WAN NIC losing link on Intel(R) PRO/1000 (only on 2.2.x, not on 2.1.x)



  • Hi all,

    Following up (with its own thread) on the WAN NIC losing it's link since 2.2.x and not on 2.1.x.

    I've been pointed to a possible solution by cmb in a different thread:

    @cmb:

    This looks to match this:
    https://bugs.freebsd.org/bugzilla/show_bug.cgi?id=199174

    which should be worked around if you disable MSI and MSIX.
    https://doc.pfsense.org/index.php/Tuning_and_Troubleshooting_Network_Cards#MSI.2FMSIX

    I disabled MXIS and enabled MSI. (disabling both leads to non-working interfaces) I can confirm this setting is working by looking during boot time:

    em1: <intel(r) 1000="" pro="" network="" connection="" 7.4.2=""> port 0x2000-0x201f mem 0xf0900000-0xf091ffff,0xf0920000-0xf0923fff at device 0.0 on pci2
    em1: MSIX: insufficient vectors, using MSI
    em1: Using an MSI interrupt</intel(r)>
    

    My current /boot/loader.conf.local contains:

    autoboot_delay="3"
    vm.kmem_size="536870912"
    vm.kmem_size_max="1073741824"
    kern.ipc.nmbclusters="512000"
    boot_multicons="YES"
    boot_serial="YES"
    comconsole_speed="115200"
    console="comconsole,vidconsole"
    hw.usb.no_pf="1"
    vfs.zfs.prefetch_disable="1"
    hw.pci.enable_msix="0"
    hw.pci.enable_msi="1"
    

    I just implemented this in production and will report back in 5-7 days. (or sooner in case the problem returns)

    Regards,
    Kristof.



  • Just to follow up on this. (not really 5-7 days but I wanted to be sure we're good)
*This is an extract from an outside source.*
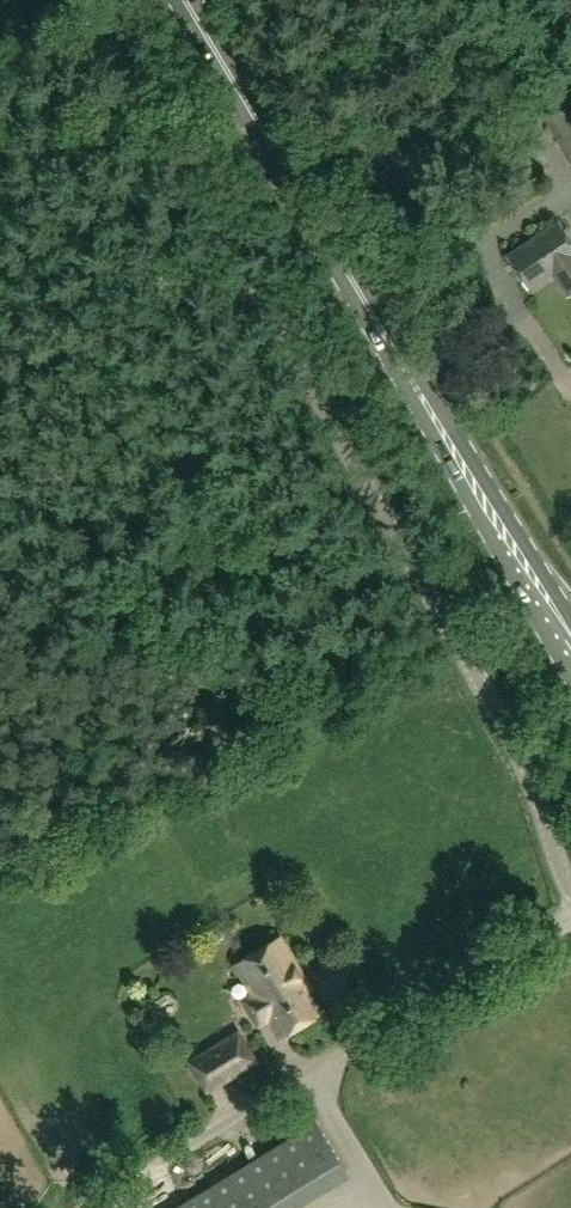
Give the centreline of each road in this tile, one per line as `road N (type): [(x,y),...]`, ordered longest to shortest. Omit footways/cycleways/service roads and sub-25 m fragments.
road 1 (unclassified): [(570,896),(500,716),(81,0)]
road 2 (primary): [(570,651),(183,0)]
road 3 (unclassified): [(91,1207),(570,918)]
    I think this is solved, our current uptime (without losing connection) is: 15 Days 05 Hours 05 Minutes 08 Seconds

    Thanks to cmb who pointed out the solution. It was all due to driver changes and only on these Intel NICs.

    Regards,
    Kristof.



  • Unfortunately the problem remains. I tried the different combinations of disabling MSI/MSIX, does not make any difference.

    Anyhting else I can change that might affect this? (it's most likely a driver issue because it worked in previous pfsense versions, 2.1.x)


  • LAYER 8 Global Moderator

    so it runs for 15 + days, and you think its a driver issue?  Long time for a driver issue to not show itself.



  • it might run that long, sometimes it takes only a few days..

    It's the only (type of) firewall that we have (with Intel Pro 1000's) that has this issue. And it's been replaced with similar h/w. (to make sure hardware is not the issue)

    I'm basing my opinion on the reports that show up in freebsd's bugzilla:

    https://bugs.freebsd.org/bugzilla/show_bug.cgi?id=199174

    Other suggestions on how to troubleshoot/nuke this problem are appreciated..



  • Hello,

    I have seen the same problem on my Pf-box (2.2.4 32Bit).

    I use a Intel D2500cc with 4gb ram (I know overkill). With a hifn 7955 card onboard. Bios is version: CCCDT10N.86A.0037.2012.1217.1723 and a 30 gb IBM ssd drive. (Overkill too, but it was cheap  :D )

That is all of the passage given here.